### What is being asked
Carry on the biography of rugby player Lin Colling from its last sentence.

### Passage provided
Lin Colling
- Birth name: George Lindsay Colling
- Date of birth: 27 August 1946
- Place of birth: Cromwell, New Zealand
- Date of death: 13 July 2003 (aged 56)
- Place of death: Auckland, New Zealand
- Height: 1.75 m (5 ft 9 in)
- Weight: 74 kg (163 lb)
- School: Cromwell District High School
- Notable relative(s): Belinda Colling (niece)

Rugby union career
- Position(s): Halfback

Provincial / State sides
- Years: Team / Apps / (Points)
- 1967–1973: Otago /  / ()
- 1974–1976: Auckland /  / ()

International career
- Years: Team / Apps / (Points)
- 1972–1973: New Zealand / 0 / (0)

= Lin Colling =

NZ international rugby union player

George Lindsay Colling (27 August 1946 – 13 July 2003) was a New Zealand rugby union player, coach and administrator. A halfback, Colling represented Otago and Auckland at a provincial level, and was a member of the New Zealand national side, the All Blacks, in 1972 and 1973. He played 21 matches for the All Blacks but did not appear in any internationals.

### Data shown
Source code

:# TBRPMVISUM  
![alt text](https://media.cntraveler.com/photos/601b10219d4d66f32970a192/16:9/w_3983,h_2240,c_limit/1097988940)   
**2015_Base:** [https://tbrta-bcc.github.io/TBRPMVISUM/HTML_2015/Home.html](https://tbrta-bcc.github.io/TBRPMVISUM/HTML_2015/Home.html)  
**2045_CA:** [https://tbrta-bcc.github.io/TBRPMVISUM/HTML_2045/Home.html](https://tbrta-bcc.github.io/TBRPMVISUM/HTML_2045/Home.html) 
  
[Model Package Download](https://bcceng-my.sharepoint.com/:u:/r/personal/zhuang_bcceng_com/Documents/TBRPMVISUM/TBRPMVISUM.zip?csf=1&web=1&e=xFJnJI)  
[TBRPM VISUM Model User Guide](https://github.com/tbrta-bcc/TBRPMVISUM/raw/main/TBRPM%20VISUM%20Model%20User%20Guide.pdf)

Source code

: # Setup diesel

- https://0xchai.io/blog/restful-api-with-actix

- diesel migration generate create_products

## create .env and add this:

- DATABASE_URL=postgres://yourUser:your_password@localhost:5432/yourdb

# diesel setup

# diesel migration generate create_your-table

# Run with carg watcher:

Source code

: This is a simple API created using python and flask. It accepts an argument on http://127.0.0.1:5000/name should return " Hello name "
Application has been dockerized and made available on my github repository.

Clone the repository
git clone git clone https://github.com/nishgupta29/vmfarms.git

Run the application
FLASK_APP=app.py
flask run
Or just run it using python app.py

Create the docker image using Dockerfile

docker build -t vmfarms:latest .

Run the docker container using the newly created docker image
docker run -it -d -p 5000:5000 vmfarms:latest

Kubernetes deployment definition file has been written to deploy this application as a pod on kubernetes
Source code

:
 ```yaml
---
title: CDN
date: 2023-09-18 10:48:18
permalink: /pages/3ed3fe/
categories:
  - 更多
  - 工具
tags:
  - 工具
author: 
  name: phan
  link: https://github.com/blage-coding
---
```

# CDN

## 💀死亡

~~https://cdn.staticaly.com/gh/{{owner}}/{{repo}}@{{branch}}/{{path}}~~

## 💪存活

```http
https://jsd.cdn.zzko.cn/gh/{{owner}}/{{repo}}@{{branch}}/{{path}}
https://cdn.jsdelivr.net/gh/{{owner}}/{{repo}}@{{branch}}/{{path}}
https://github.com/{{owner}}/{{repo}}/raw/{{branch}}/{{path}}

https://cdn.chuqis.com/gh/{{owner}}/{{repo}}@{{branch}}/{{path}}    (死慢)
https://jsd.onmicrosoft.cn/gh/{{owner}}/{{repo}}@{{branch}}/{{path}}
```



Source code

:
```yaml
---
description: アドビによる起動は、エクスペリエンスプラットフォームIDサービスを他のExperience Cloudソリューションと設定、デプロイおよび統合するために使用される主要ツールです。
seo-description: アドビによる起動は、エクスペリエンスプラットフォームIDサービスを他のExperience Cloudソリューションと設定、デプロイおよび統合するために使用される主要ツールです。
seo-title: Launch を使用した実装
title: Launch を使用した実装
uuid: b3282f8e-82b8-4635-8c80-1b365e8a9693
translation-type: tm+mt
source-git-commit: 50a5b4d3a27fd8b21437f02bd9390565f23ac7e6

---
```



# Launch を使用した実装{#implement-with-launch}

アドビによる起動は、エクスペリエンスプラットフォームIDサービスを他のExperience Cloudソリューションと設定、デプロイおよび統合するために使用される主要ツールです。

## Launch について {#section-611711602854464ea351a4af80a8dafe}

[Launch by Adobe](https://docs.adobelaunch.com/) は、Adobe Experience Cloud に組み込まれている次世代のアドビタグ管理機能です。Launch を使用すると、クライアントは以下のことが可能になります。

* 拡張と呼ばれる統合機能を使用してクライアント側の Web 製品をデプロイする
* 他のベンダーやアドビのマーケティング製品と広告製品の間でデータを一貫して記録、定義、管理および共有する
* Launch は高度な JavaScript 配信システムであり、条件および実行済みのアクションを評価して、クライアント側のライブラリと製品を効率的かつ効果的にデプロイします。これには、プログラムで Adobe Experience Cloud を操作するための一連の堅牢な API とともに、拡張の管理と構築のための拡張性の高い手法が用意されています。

### Answer section
==Post-retirement life==

Colling went on to coach Ponsonby alongside Bryan Williams, and also was an All Black selector in 1994. He also served on the board of the Auckland Rugby Union. Colling died of a brain tumour in Auckland in 2003.

==Personal life==
Colling was married, and had two children. His niece, Belinda Colling, represented New Zealand in both basketball and netball.